■ **The data**:
******************************
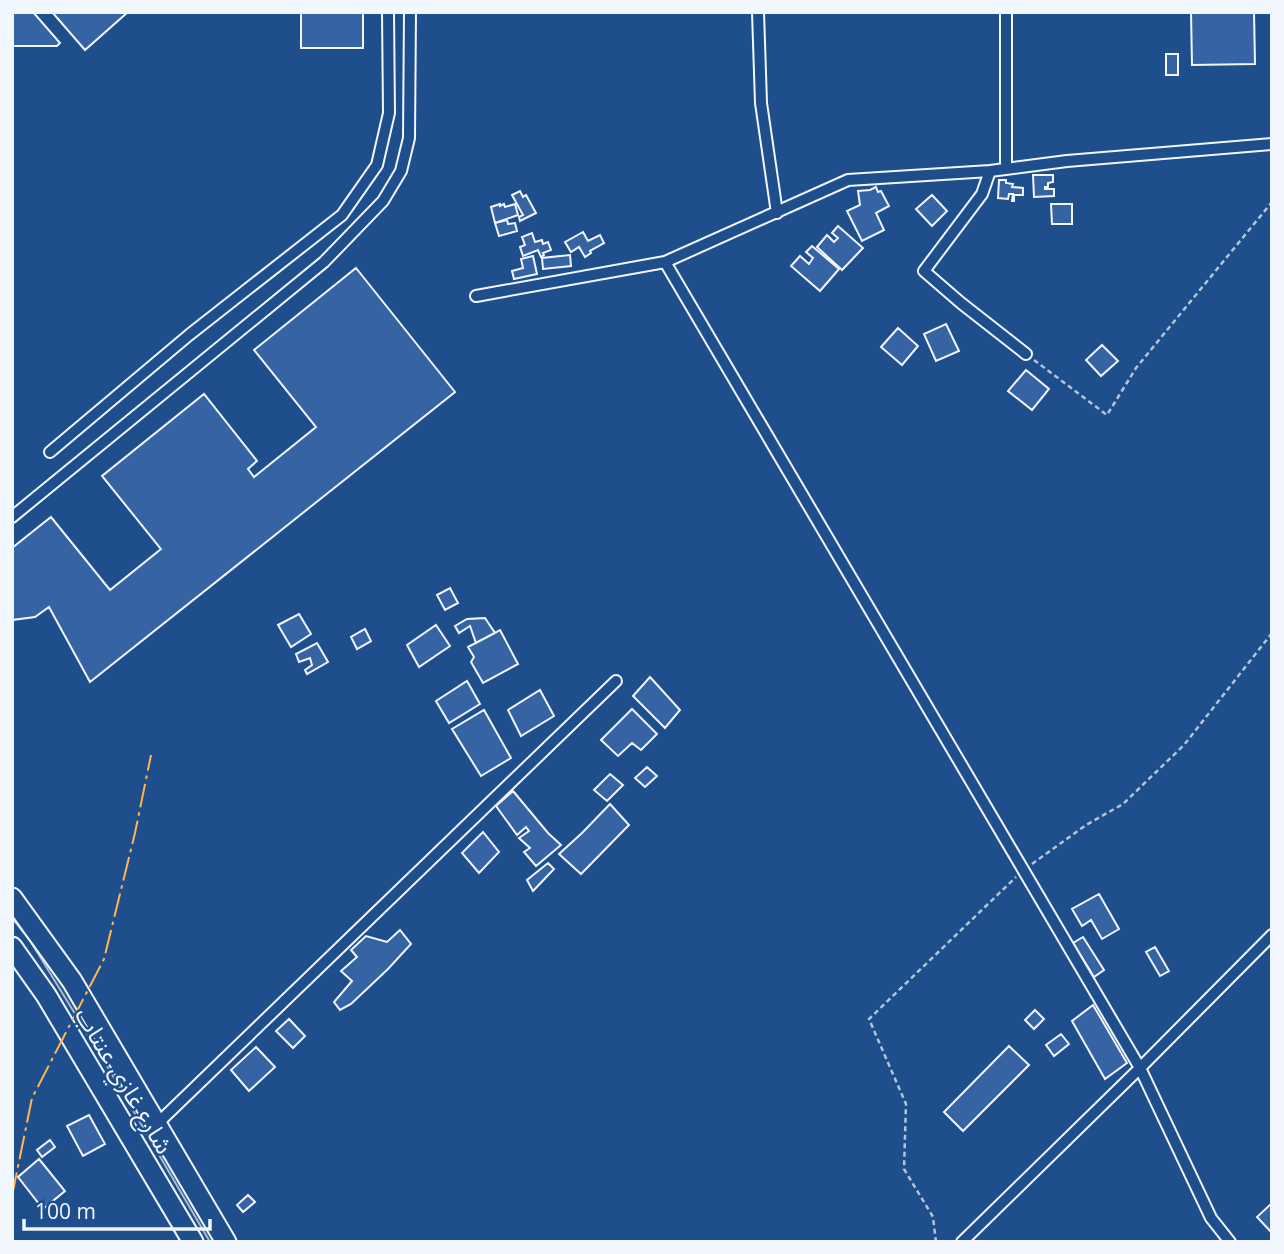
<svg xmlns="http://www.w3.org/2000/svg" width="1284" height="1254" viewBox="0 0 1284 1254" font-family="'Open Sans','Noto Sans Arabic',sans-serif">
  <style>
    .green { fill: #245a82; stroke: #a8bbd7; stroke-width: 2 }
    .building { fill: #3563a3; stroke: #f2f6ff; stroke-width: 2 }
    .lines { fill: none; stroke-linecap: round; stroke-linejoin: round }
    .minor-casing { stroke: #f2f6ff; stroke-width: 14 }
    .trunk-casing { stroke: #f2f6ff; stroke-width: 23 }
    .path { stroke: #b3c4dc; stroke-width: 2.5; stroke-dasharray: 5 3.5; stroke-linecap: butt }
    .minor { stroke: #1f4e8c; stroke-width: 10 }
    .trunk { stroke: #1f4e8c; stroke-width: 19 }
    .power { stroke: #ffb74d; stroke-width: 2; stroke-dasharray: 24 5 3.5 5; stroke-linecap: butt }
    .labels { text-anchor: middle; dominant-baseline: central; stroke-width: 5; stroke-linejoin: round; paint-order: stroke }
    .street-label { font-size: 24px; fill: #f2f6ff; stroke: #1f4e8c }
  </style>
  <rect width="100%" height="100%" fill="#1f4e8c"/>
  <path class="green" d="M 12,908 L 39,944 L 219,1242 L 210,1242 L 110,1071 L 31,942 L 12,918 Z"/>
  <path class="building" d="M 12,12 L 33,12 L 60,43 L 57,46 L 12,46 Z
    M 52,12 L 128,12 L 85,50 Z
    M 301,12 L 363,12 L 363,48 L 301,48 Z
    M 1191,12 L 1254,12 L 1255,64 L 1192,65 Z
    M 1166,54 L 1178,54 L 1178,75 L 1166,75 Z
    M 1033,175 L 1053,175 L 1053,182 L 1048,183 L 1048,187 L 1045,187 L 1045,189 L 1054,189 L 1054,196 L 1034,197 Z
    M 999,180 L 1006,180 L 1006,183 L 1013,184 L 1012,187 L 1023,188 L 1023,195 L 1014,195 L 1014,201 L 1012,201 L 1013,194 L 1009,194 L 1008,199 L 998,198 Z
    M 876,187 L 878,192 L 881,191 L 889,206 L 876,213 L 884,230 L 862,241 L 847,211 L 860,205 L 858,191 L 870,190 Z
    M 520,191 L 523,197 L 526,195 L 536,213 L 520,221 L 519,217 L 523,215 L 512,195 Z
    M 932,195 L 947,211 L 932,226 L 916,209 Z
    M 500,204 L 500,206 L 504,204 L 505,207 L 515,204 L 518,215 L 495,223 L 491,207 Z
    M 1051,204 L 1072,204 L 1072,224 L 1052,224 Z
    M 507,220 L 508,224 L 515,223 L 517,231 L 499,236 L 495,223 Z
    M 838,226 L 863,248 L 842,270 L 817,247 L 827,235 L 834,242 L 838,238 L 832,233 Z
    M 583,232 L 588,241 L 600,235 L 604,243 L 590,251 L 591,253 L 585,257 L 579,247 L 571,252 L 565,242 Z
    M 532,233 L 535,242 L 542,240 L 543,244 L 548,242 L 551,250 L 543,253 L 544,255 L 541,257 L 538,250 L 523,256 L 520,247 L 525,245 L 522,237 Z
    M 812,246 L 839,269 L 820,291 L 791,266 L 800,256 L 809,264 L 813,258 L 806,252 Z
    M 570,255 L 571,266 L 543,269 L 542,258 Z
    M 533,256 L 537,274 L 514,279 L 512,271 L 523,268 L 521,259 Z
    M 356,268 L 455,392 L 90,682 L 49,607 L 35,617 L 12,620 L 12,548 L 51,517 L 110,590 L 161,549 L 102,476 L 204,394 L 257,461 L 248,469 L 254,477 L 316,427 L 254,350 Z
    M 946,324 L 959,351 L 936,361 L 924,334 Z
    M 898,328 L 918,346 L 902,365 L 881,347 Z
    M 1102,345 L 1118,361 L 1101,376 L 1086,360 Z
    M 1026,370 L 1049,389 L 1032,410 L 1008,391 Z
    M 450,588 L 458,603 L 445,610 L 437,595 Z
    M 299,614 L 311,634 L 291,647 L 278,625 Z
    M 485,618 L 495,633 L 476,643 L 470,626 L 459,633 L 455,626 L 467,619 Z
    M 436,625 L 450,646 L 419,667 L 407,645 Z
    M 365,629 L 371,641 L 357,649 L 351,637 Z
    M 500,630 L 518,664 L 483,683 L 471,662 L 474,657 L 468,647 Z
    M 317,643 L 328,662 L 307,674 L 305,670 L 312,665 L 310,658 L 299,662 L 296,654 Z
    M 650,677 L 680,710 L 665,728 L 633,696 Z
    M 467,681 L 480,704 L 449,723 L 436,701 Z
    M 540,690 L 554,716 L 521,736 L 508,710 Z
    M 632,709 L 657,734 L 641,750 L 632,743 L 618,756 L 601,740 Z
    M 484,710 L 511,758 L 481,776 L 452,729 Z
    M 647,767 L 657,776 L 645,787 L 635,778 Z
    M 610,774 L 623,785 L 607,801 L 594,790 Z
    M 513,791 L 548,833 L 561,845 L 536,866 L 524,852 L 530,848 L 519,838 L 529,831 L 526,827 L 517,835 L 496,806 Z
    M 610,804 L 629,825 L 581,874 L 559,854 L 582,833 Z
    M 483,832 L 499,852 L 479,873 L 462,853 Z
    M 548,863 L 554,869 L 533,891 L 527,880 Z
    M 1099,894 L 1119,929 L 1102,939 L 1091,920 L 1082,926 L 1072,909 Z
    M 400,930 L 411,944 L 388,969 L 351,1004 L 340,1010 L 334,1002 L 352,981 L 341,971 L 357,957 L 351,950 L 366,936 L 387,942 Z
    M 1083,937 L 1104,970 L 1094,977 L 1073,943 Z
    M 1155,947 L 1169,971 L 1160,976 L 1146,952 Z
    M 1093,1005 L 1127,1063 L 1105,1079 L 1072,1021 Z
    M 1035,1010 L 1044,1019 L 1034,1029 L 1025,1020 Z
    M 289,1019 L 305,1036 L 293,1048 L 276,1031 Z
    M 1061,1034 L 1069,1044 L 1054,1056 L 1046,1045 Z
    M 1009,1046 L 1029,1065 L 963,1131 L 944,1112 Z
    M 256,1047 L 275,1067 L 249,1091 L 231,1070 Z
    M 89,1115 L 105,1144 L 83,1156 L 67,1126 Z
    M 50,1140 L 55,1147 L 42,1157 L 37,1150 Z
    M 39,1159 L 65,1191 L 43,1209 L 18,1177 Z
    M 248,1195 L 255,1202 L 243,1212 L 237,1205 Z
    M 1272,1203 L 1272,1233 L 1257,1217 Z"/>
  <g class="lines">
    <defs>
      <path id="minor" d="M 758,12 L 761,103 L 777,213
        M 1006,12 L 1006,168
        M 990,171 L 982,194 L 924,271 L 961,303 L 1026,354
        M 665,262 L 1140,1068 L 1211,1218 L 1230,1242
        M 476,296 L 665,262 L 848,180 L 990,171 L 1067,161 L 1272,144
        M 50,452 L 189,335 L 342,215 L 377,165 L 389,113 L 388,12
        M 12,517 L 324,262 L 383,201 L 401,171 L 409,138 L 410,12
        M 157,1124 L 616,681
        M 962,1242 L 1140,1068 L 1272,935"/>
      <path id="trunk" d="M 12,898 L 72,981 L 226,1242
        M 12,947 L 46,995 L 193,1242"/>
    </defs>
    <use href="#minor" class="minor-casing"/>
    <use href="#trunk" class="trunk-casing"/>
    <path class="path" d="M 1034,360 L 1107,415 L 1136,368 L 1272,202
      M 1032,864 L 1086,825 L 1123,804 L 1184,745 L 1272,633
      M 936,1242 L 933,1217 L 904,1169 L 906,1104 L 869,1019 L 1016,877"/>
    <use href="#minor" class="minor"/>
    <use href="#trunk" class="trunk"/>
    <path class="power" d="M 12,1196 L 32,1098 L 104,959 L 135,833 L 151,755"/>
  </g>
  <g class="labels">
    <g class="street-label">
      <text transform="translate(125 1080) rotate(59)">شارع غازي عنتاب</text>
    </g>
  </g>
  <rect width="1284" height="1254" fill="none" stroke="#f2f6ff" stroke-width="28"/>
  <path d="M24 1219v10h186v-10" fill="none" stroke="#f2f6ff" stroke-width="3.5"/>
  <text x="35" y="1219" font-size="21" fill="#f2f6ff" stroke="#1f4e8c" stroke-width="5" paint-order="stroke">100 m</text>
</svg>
******************************
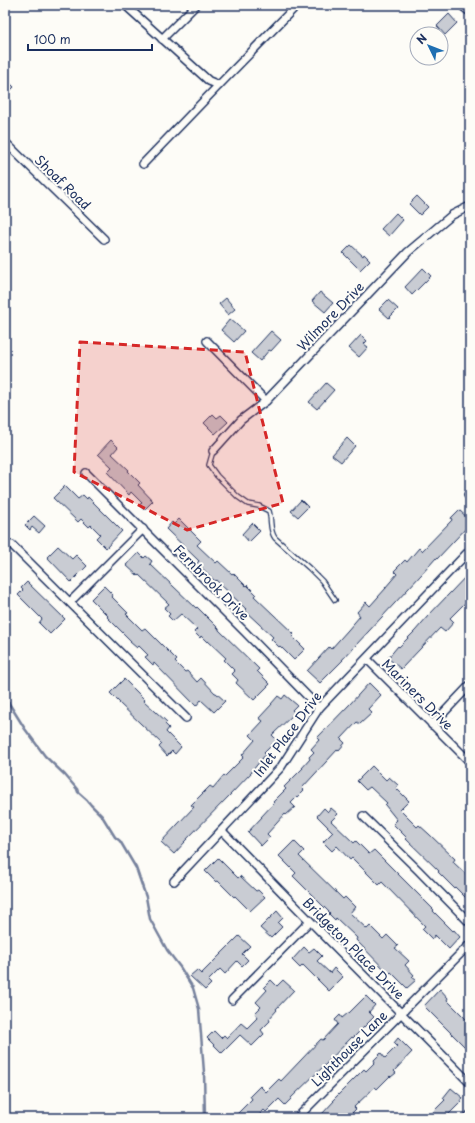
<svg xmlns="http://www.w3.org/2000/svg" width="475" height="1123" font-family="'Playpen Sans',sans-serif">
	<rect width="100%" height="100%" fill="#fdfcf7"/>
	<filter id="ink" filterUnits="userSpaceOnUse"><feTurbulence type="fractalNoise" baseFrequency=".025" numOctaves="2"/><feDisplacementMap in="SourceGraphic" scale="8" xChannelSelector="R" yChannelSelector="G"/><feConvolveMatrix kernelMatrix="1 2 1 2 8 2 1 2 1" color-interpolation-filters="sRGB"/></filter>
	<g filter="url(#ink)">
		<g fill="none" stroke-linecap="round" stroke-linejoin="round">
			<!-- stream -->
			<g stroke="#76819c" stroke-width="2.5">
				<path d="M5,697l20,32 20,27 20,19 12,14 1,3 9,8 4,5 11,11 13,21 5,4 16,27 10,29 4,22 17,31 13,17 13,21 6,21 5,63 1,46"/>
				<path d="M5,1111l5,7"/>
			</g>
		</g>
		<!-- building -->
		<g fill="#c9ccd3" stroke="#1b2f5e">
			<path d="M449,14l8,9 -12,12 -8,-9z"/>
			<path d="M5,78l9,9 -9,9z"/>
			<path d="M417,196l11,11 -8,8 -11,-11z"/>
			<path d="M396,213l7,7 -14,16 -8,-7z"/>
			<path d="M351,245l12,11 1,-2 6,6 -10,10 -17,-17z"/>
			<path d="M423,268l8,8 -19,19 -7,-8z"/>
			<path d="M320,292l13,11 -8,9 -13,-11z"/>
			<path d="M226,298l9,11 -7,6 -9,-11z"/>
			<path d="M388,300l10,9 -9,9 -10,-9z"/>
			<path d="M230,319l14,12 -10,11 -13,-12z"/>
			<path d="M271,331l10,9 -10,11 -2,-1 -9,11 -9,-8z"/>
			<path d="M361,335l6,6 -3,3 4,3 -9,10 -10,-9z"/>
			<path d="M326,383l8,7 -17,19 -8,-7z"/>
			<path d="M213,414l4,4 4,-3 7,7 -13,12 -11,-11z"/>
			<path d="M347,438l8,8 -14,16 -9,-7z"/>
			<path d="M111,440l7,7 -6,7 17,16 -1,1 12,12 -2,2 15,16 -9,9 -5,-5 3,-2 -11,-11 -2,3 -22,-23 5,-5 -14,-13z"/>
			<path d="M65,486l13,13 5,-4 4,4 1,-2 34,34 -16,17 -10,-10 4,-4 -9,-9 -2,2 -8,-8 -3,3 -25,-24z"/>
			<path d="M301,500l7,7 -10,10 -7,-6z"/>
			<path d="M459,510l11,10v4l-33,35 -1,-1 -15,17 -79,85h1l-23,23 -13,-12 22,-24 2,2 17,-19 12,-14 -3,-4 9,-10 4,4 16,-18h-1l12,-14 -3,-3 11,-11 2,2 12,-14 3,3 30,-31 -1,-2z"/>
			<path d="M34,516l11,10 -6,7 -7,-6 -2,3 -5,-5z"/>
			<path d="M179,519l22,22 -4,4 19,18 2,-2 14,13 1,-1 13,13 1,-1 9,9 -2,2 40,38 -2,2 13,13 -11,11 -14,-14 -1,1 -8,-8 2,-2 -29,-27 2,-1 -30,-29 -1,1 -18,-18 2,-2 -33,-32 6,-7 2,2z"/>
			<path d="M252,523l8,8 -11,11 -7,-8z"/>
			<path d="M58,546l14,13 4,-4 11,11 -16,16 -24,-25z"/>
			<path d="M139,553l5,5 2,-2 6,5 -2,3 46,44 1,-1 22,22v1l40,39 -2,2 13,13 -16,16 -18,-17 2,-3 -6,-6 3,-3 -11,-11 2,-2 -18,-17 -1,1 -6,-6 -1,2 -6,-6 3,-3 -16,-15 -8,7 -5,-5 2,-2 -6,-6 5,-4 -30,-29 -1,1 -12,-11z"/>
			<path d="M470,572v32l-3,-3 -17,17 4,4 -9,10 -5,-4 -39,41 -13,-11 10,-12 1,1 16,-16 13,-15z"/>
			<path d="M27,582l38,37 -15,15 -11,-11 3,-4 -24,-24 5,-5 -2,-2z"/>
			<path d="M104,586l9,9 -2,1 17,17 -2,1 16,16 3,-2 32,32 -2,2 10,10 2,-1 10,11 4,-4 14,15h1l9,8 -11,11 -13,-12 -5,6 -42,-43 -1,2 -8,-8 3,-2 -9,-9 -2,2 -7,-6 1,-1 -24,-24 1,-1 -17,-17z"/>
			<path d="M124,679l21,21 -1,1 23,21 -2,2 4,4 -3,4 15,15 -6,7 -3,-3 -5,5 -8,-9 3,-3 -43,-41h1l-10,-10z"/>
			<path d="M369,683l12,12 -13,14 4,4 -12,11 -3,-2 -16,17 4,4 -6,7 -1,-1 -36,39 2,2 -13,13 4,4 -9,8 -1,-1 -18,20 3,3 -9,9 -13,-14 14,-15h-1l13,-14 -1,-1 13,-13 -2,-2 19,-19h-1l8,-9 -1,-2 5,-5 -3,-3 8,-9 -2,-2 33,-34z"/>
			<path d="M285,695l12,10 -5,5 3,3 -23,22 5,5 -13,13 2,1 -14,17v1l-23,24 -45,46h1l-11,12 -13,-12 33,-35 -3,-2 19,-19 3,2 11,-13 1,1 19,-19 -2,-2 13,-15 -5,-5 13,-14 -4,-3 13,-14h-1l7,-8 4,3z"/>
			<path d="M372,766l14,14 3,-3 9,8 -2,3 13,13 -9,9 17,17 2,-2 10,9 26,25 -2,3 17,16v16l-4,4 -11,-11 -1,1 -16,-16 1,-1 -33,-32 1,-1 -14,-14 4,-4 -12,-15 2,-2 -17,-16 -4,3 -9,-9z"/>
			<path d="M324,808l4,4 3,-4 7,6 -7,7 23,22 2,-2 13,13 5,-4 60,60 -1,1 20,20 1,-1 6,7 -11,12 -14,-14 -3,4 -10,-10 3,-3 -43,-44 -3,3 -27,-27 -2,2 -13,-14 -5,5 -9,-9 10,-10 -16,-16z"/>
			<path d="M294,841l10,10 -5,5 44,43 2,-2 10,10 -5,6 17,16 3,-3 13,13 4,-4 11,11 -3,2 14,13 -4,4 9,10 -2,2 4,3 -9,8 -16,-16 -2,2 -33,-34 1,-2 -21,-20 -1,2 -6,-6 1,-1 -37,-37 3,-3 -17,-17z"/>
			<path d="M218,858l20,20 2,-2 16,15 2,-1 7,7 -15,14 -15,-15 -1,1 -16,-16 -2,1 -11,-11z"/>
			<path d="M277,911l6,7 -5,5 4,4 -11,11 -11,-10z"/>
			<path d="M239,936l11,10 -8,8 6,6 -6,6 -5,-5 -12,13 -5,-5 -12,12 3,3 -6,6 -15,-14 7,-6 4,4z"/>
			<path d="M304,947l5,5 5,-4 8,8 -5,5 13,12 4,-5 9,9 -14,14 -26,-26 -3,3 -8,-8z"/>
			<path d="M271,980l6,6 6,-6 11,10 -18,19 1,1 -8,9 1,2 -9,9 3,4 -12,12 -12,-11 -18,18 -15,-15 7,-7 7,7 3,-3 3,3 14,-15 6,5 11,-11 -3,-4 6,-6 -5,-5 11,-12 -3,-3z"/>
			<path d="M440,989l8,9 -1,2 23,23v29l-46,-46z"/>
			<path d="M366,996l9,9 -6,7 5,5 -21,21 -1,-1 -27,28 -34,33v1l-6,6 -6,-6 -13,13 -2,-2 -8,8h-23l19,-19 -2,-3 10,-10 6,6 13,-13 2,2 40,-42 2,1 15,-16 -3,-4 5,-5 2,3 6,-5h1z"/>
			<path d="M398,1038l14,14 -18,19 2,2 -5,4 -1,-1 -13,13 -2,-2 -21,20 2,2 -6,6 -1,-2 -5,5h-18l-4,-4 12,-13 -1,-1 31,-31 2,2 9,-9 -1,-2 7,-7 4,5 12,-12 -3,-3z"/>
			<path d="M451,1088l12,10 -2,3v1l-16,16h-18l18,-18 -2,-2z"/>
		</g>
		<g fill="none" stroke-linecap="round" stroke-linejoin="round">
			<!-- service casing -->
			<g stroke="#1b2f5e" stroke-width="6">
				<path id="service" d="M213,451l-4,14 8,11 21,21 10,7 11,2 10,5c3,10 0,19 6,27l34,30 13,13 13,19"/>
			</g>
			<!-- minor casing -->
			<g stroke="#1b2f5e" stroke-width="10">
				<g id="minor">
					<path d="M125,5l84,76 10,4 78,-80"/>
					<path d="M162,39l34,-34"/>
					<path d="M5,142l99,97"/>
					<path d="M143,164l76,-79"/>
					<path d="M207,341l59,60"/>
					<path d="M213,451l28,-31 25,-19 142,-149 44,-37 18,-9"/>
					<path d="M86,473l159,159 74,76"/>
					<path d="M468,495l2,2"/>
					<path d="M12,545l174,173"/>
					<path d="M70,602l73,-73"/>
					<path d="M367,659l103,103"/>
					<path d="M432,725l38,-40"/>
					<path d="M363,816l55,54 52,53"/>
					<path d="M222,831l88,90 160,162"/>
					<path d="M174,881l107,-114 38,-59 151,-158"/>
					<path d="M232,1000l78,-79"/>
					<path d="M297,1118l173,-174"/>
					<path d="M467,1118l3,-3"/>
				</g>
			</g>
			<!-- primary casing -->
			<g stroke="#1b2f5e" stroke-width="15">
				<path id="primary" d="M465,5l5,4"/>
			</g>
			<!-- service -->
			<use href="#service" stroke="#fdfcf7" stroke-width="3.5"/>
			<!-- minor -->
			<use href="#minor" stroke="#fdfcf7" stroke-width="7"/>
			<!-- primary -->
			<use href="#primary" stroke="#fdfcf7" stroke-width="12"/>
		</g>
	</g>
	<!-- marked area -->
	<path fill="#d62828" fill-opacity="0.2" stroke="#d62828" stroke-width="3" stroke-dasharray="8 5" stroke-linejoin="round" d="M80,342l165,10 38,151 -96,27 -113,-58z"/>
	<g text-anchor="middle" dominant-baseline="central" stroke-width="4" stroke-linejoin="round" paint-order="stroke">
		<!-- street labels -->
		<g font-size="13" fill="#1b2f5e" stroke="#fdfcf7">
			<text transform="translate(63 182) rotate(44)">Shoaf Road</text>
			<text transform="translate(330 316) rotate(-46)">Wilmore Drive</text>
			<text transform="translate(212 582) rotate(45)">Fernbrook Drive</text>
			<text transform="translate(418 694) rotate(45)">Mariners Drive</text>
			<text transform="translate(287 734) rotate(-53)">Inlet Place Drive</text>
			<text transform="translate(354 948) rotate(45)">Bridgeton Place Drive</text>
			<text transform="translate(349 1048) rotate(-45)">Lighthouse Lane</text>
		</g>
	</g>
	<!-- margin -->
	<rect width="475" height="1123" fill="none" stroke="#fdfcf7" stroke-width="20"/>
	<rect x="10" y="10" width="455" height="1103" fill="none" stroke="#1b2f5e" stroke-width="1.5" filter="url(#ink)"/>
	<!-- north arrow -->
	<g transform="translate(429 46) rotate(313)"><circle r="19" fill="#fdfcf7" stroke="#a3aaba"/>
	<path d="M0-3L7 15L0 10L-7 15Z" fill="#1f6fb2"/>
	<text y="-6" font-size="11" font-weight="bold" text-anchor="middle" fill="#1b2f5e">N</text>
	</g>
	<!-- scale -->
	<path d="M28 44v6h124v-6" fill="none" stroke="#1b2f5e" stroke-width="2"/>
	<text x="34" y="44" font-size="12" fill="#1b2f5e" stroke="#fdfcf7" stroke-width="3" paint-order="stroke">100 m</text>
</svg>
******************************
■ **How to complete this task**:
Collect, from the material above, every line containing the word "lines".

■ **Exercise response**:
    .lines { fill: none; stroke-linecap: round; stroke-linejoin: round }
  <g class="lines">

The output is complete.